Walking in the light of the Lord’s divine order requires that we abandon the security of our own meager flame. President Harold B. Lee taught that to find the Lord’s light, we must walk to the edge of ours and even a few steps into the darkness. We cannot at the same time stand in the flicker of our own willful sparks and bask in the warmth of his magnificent light.

The times in my life when I feel most whole, most liberated, most free, most me, are the times when my whole being is filled with the desire to stand not for myself but for and with the Brethren. I give up only my self-concern, my resistance, and my pride-and they aren’t me. Gentleness, peace, and a willing heart take their place.

When I stand squarely in the light of the Lord’s direction, it’s as though all of my faculties, enhanced by the Spirit, come alive with insight and vision and clarity. There is no longer a distinction between the intellectual and the spiritual. That is the closest I have come to experiencing what Paul calls having “the mind of Christ”  (1 Cor. 2:16).  That is the closest I have come to feeling my body full of the light, pure and penetrating, that comes when my eye is single to him (see  Matt. 6:22).
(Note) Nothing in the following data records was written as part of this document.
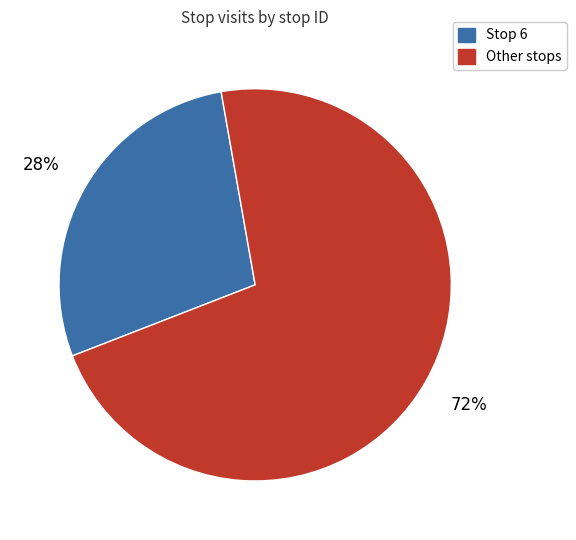

To the nearest percent, what is the difference between the largest and smallest slice percentages?

44%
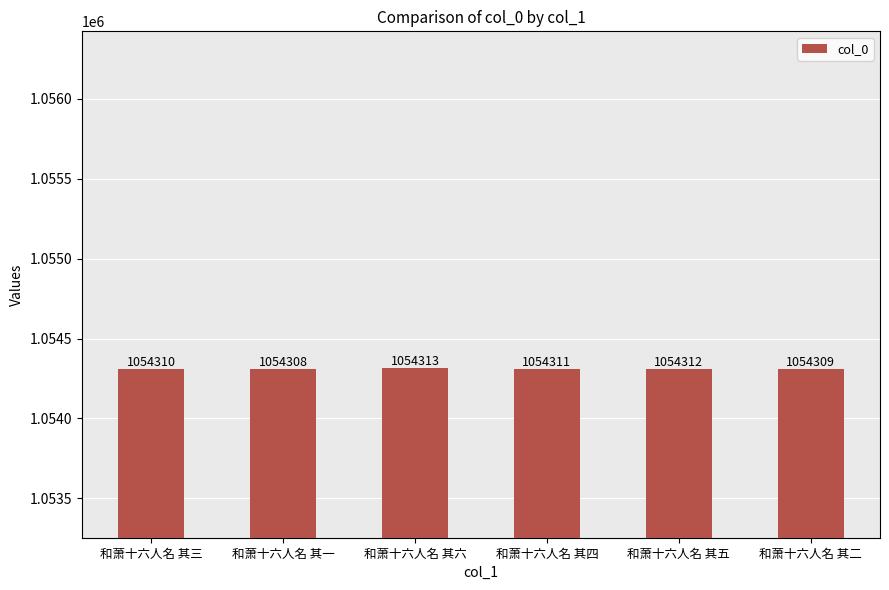

Reading left to right, transcribe all the data shown in this chart.

和萧十六人名 其三=1054310	和萧十六人名 其一=1054308	和萧十六人名 其六=1054313	和萧十六人名 其四=1054311	和萧十六人名 其五=1054312	和萧十六人名 其二=1054309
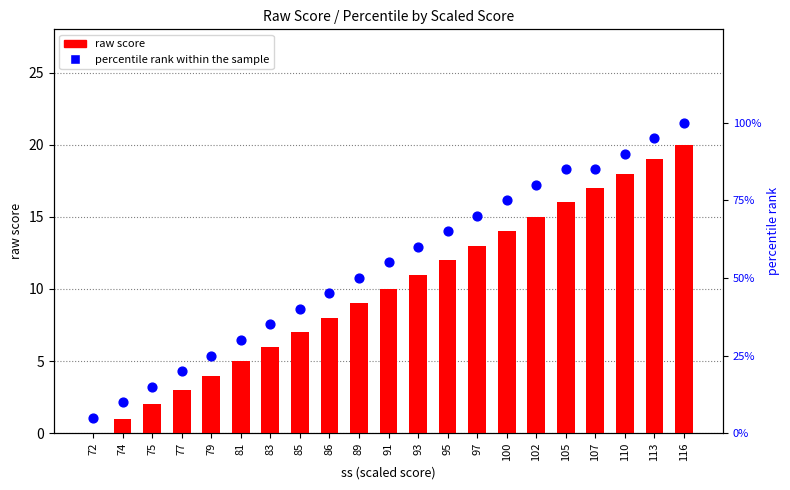

Which series has the largest Y range (max minus min)?

percentile rank within the sample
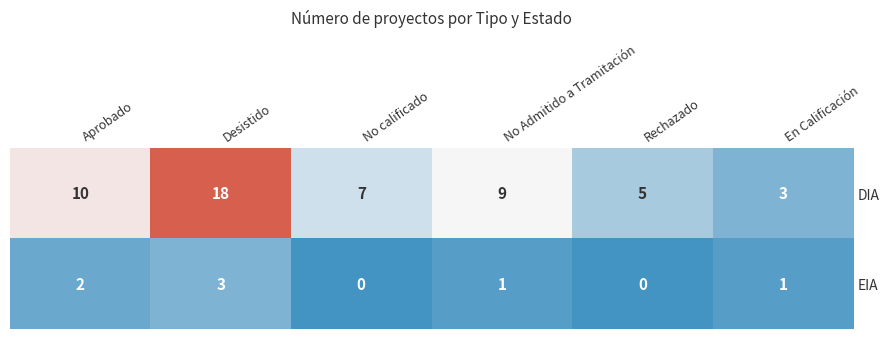

Reading right to left, what are all the values shown in this chart?

DIA: En Calificación=3	Rechazado=5	No Admitido a Tramitación=9	No calificado=7	Desistido=18	Aprobado=10
EIA: En Calificación=1	Rechazado=0	No Admitido a Tramitación=1	No calificado=0	Desistido=3	Aprobado=2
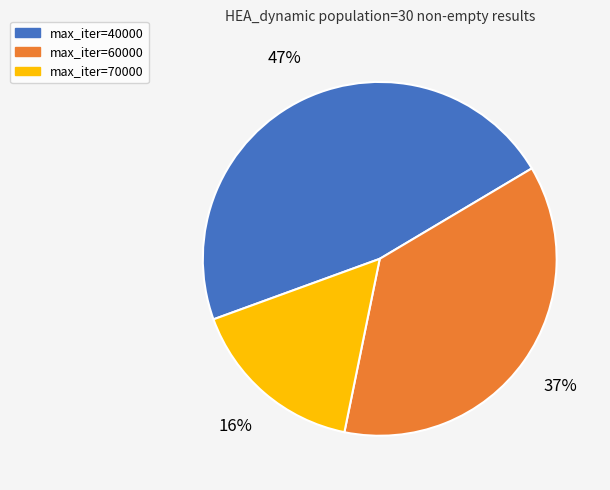

How many segments does this pie chart have?

3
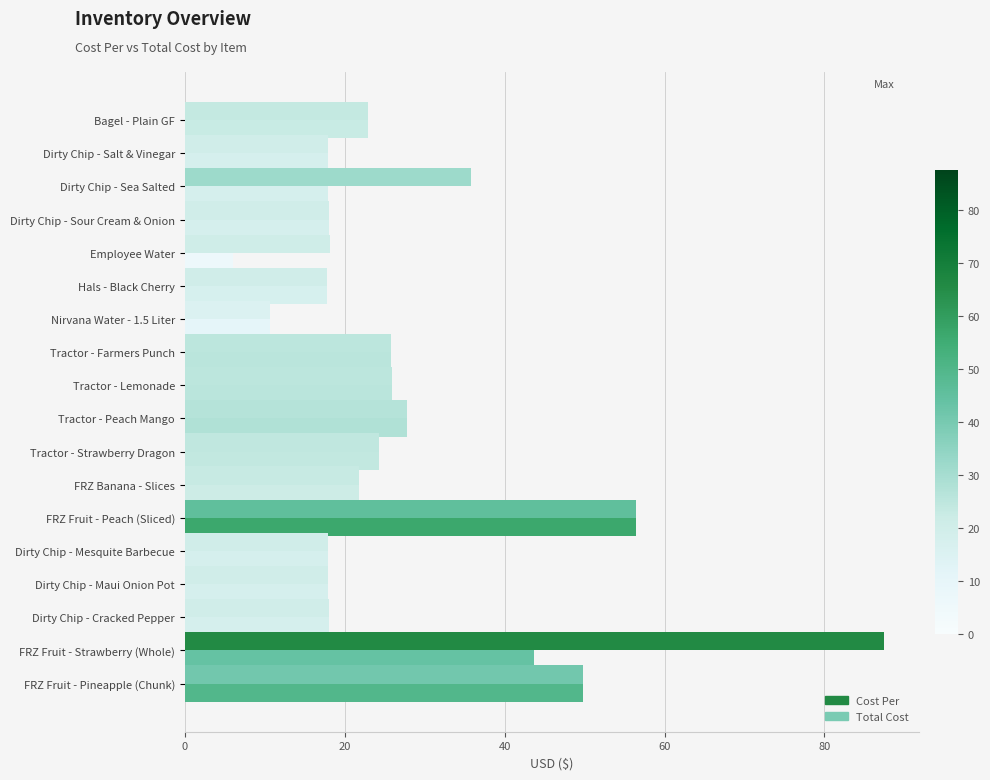

At which label is Total Cost closest to 49?

FRZ Fruit - Pineapple (Chunk)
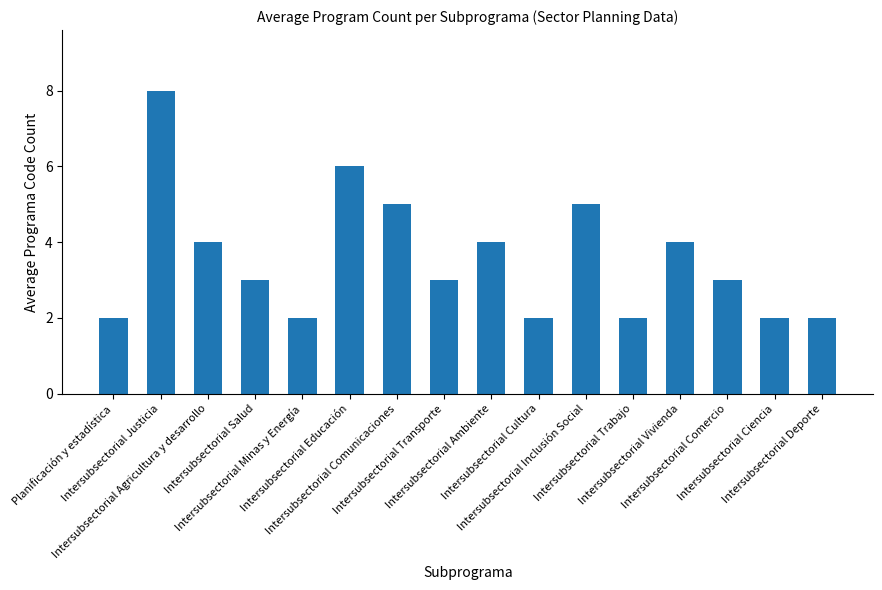

What is the maximum value shown in the chart?

8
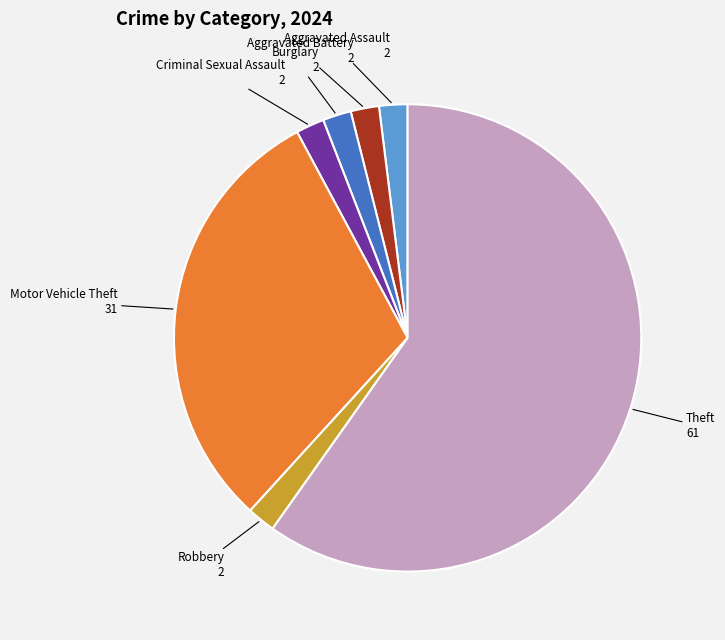

Is there a majority slice in this chart?

Yes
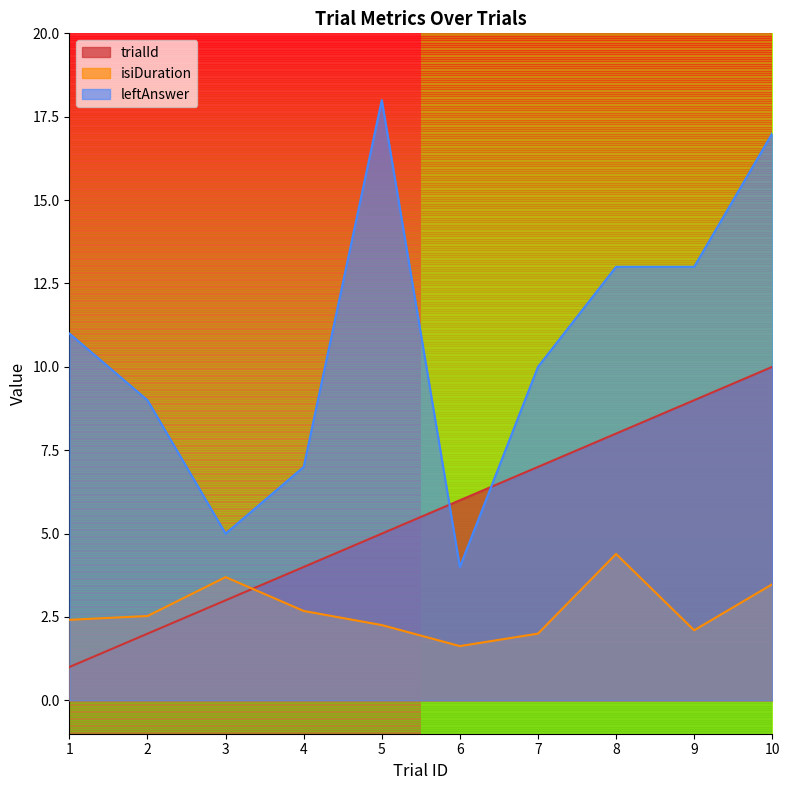

At which category is the sum across all series the highest?

10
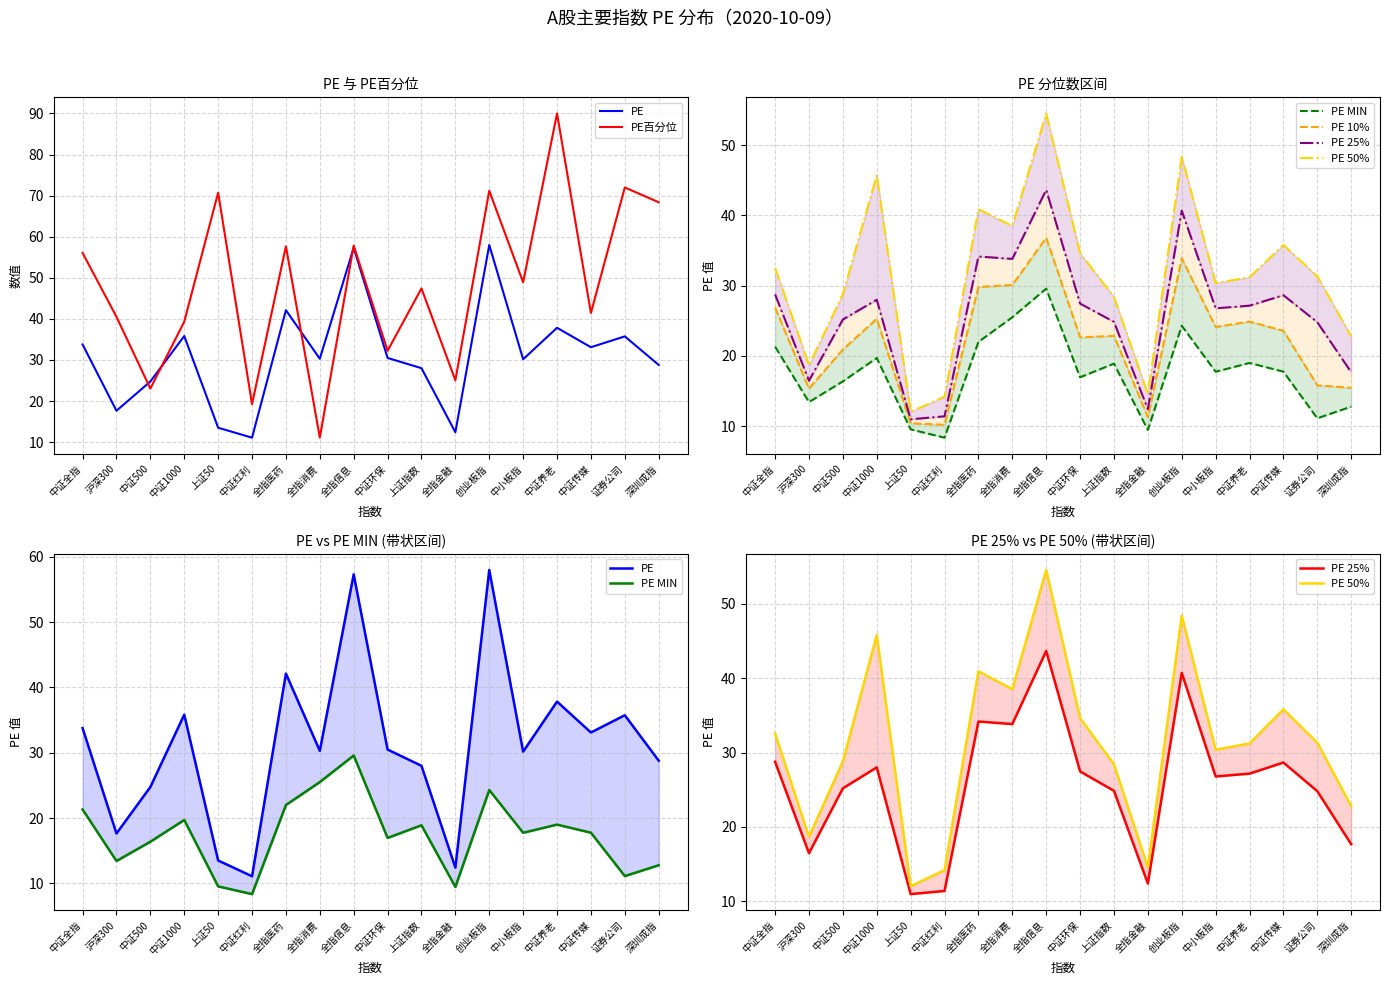

True or false: PE百分位 has a value of 72.0 at 证券公司.

True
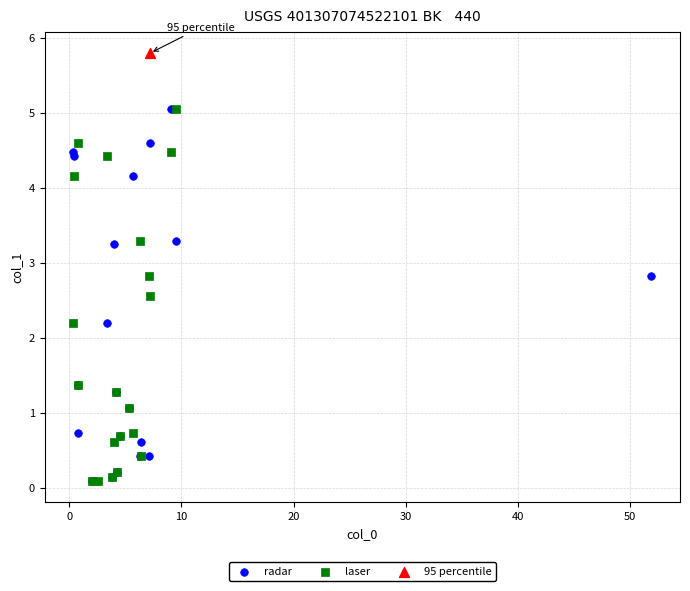

What are all the series names shown in the legend?

radar, laser, 95 percentile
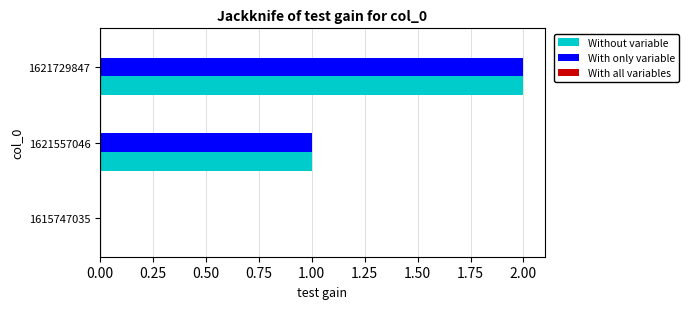

The value of Without variable at 1621557046 is 2. True or false?

False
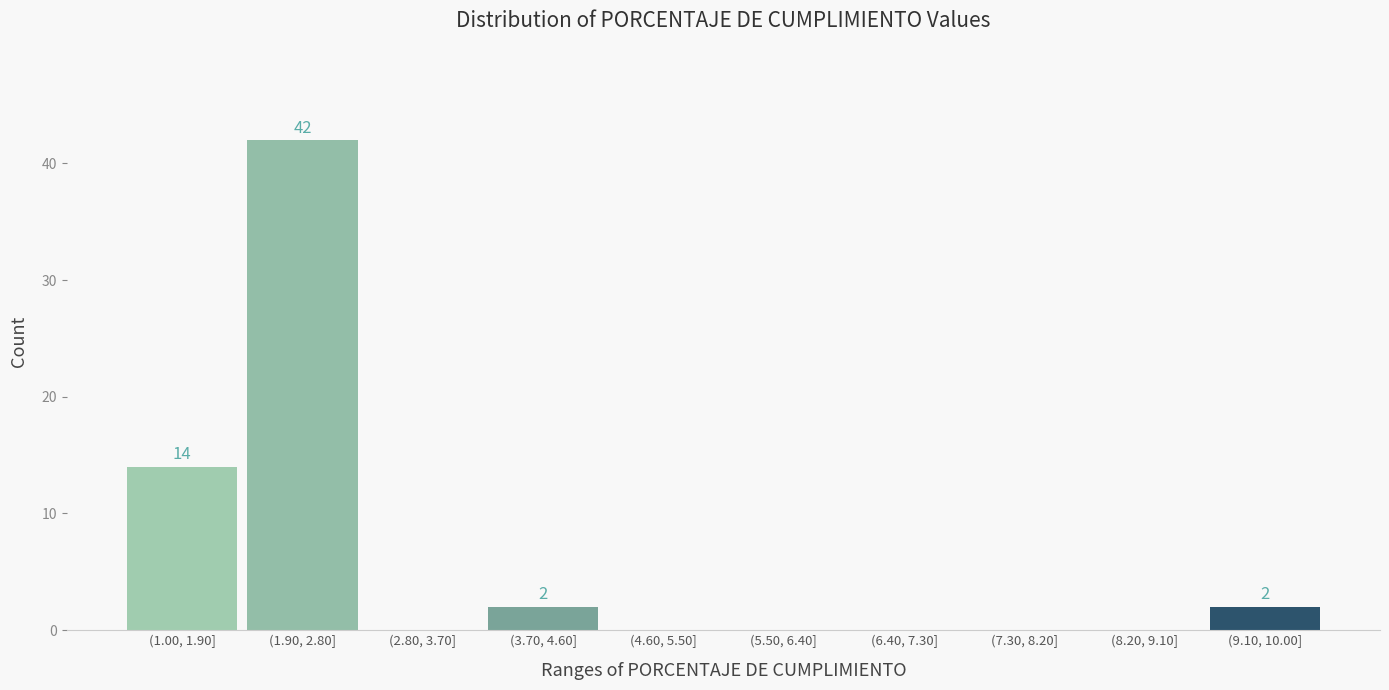

Reading left to right, extract all data points from this chart.

(1.00, 1.90]=14	(1.90, 2.80]=42	(2.80, 3.70]=0	(3.70, 4.60]=2	(4.60, 5.50]=0	(5.50, 6.40]=0	(6.40, 7.30]=0	(7.30, 8.20]=0	(8.20, 9.10]=0	(9.10, 10.00]=2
As Mordecai explained to  Esther  when what she was asked to do seemed too difficult for her, if we refuse to obey, the Lord will find other ways of carrying out his purpose. Our soul, not his work, will suffer. Who knows but what we were come “for such a time as this”  (Esth. 4:14)-a  time of great divisiveness and very tempting ideas, a time when obedience and submissiveness are derided as weak and unthinking, and a time when our salvation will depend upon our willingness to follow anyway. May we not be deceived. May we see and think as clearly as Christ when he yielded his will to his leader. May bending our will to our leaders, those chosen of the Lord and upheld by him, be our quest, and may our hearts be drawn out to them in submission, loyalty, and love.


  1. I am indebted to my friend and colleague Duane Boyce for suggesting this analogy in his article “The Brethren and the Lord: A Letter to My Children,” This People, Fall 1995, 34-46. Both his article and his friendship significantly influenced this essay.
  2. Boyd K. Packer, “Revelation in a Changing World,” Ensign, Nov. 1989, 16.
  3. Henry B. Eyring, “Always Remember Him,” Ensign, May 1995, 25.